*** Begin section ***

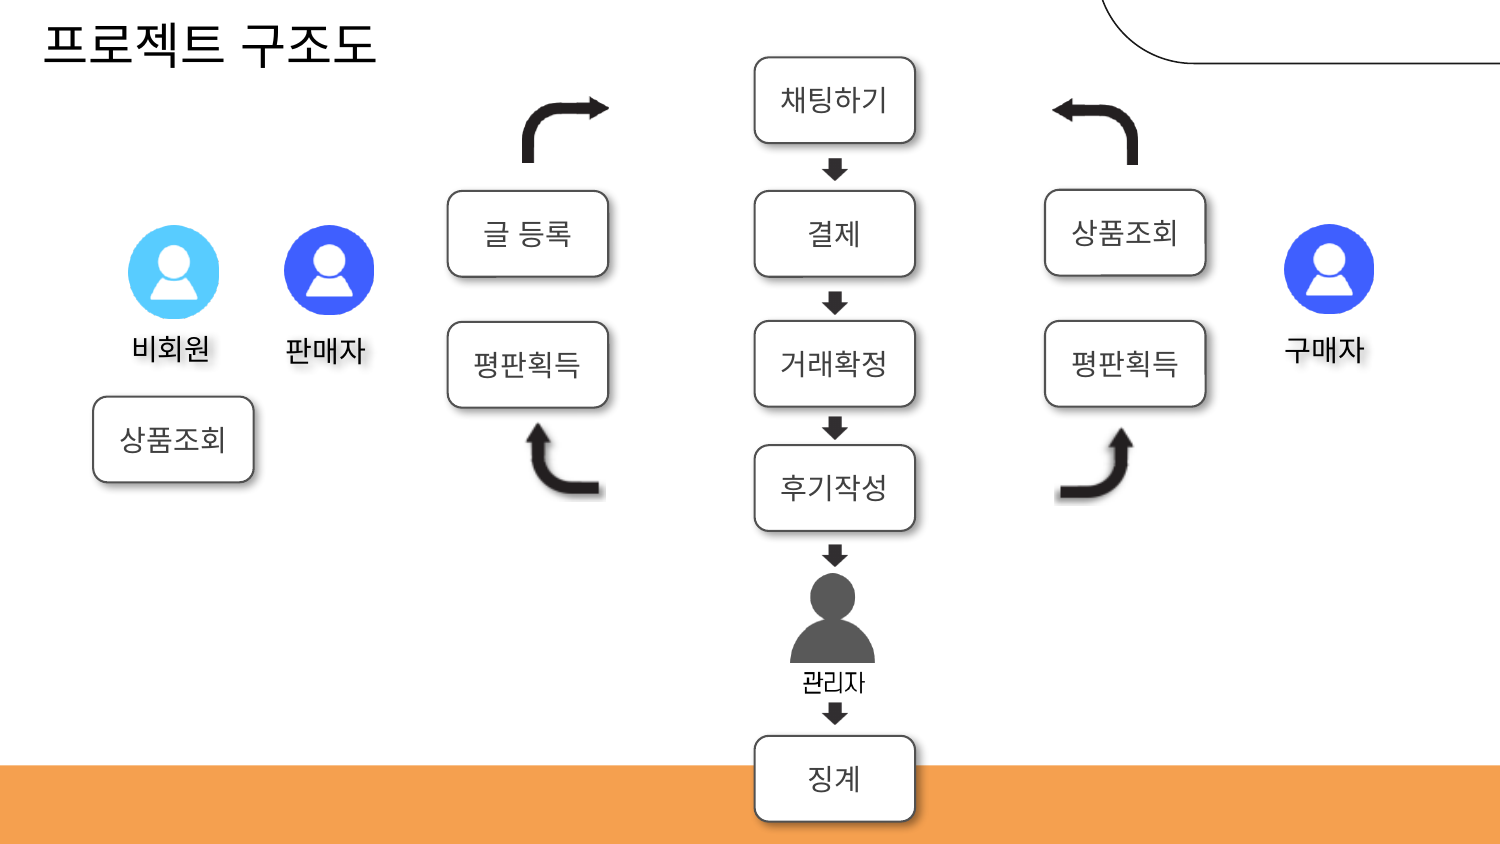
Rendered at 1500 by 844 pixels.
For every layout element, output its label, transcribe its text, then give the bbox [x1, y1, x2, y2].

*** End section ***
*** Begin section ***

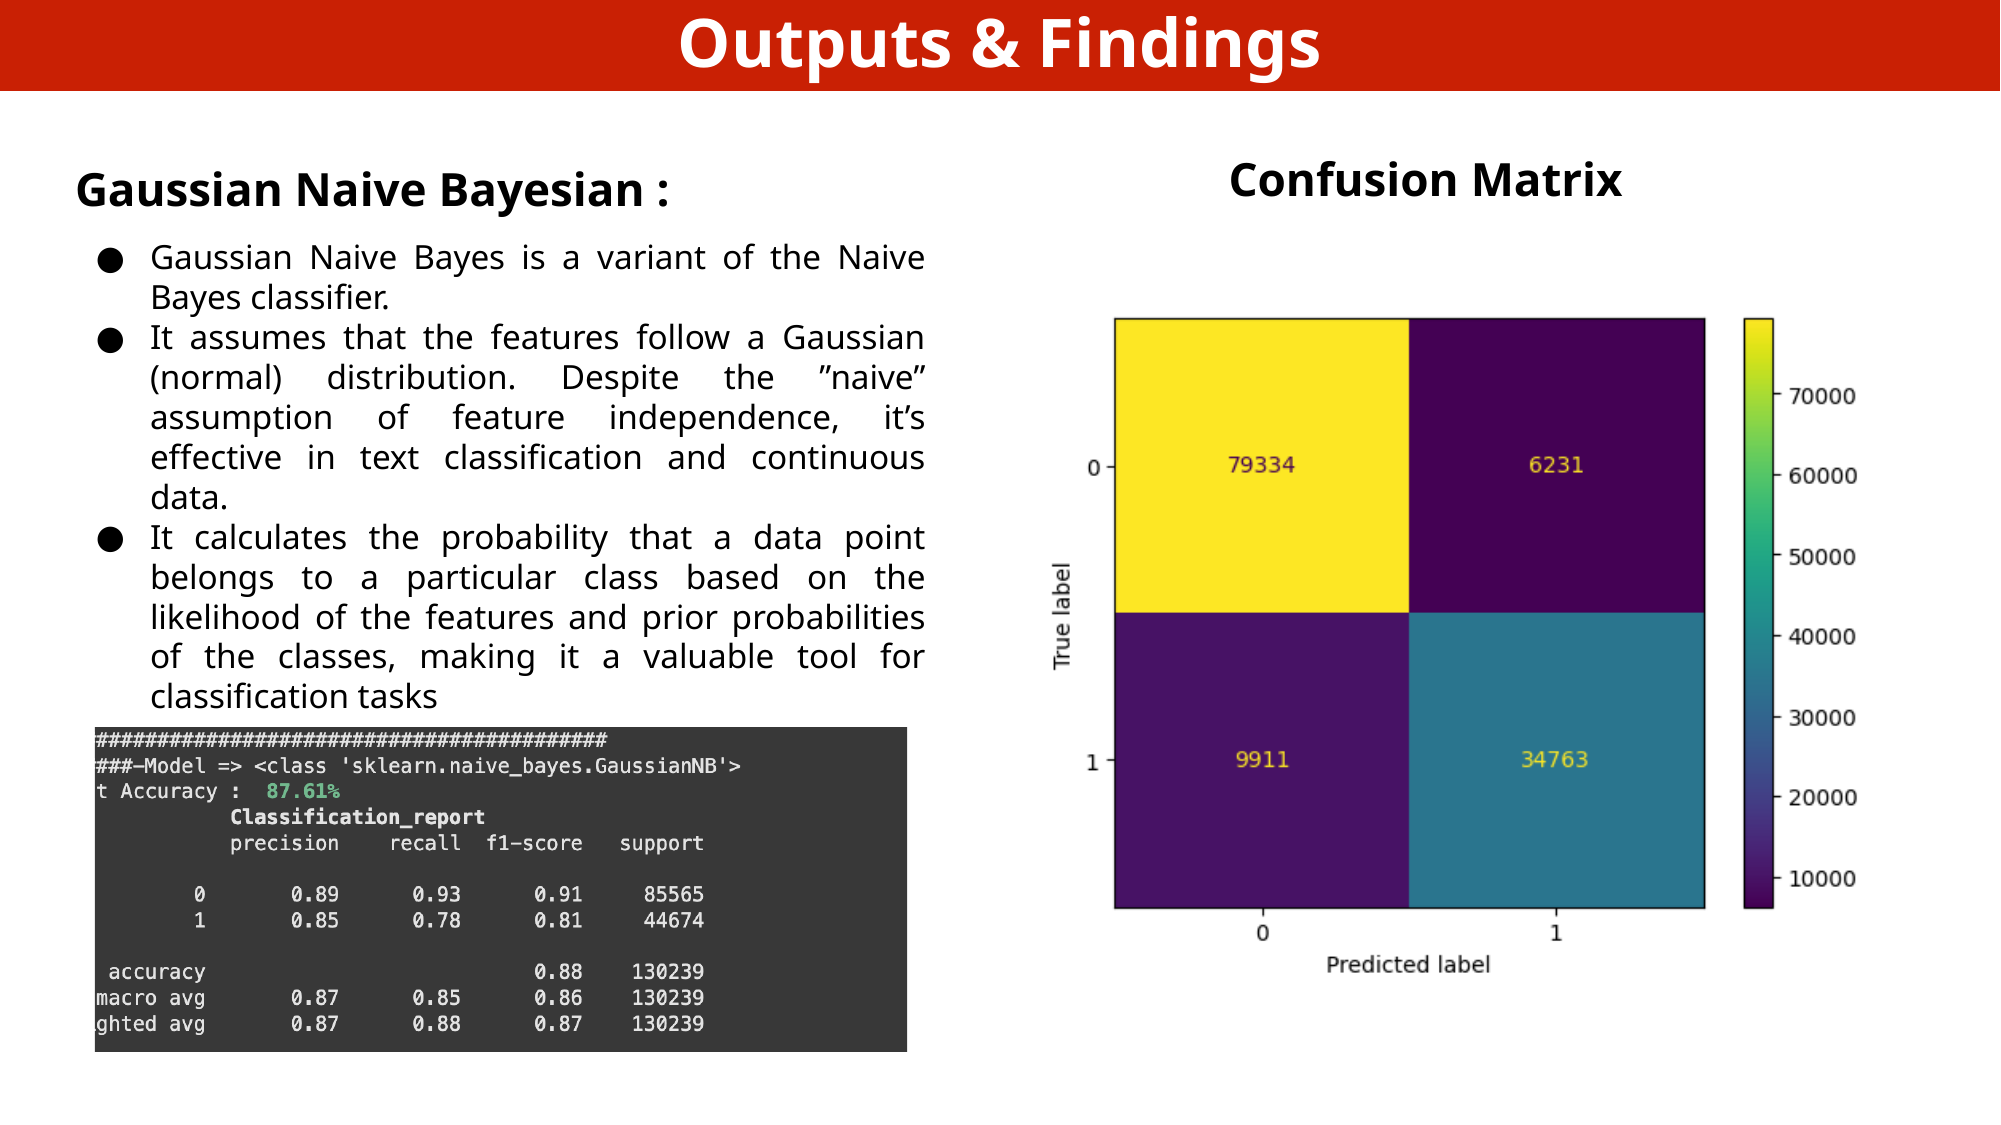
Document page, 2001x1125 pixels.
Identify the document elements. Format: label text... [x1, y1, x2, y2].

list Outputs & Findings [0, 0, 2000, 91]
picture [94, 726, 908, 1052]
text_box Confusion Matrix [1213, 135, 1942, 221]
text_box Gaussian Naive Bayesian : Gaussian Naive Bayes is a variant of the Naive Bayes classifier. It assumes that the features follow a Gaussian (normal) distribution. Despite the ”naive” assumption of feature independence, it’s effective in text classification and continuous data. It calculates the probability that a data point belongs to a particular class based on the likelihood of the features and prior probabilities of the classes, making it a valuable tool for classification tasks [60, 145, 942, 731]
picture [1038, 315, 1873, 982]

*** End section ***
*** Begin section ***

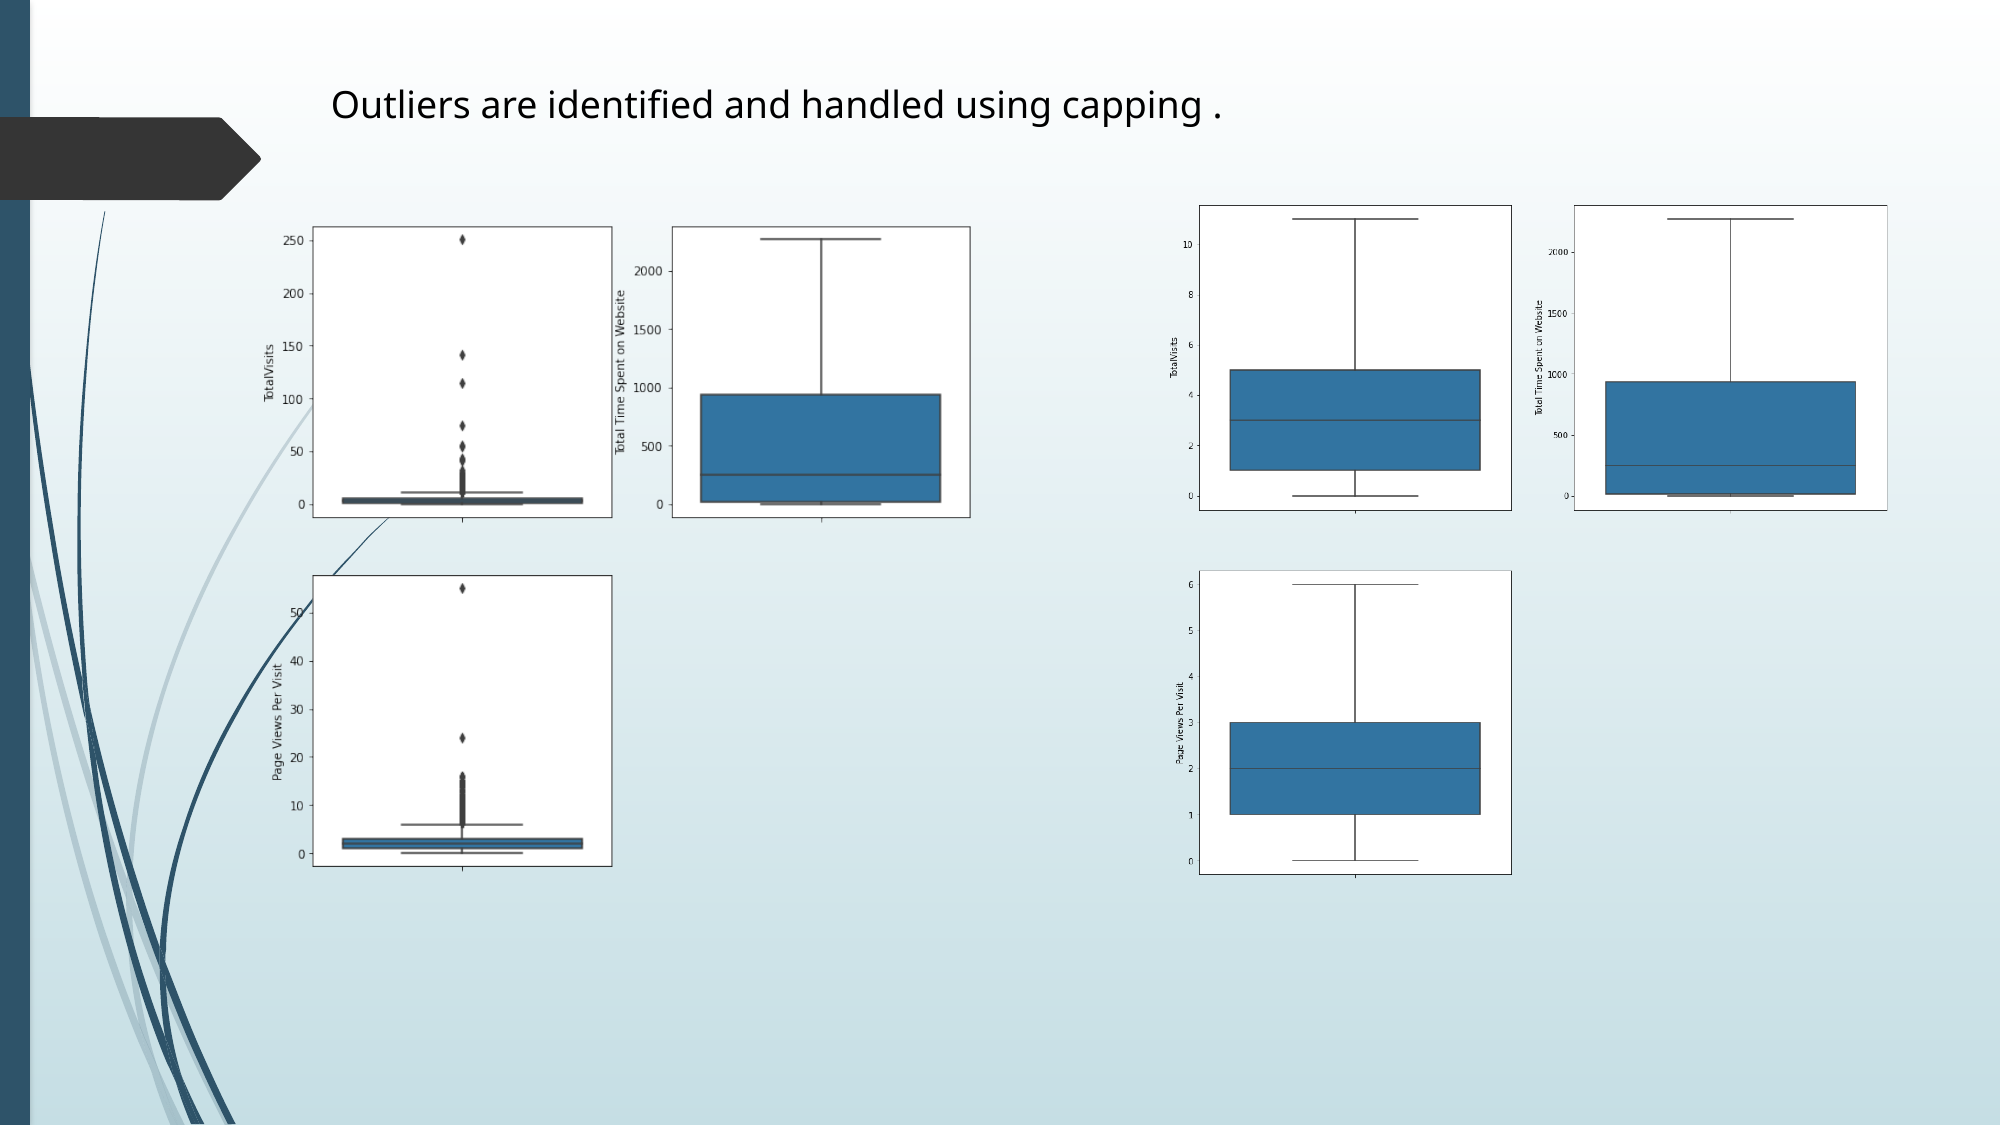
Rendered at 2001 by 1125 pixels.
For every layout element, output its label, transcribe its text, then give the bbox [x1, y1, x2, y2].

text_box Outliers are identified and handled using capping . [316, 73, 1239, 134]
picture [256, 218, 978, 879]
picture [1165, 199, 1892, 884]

*** End section ***

Work order: Search the material above for the string "Rendered". Show every line that holds it.

Solution to the problem:
Rendered at 1500 by 844 pixels.
Rendered at 2001 by 1125 pixels.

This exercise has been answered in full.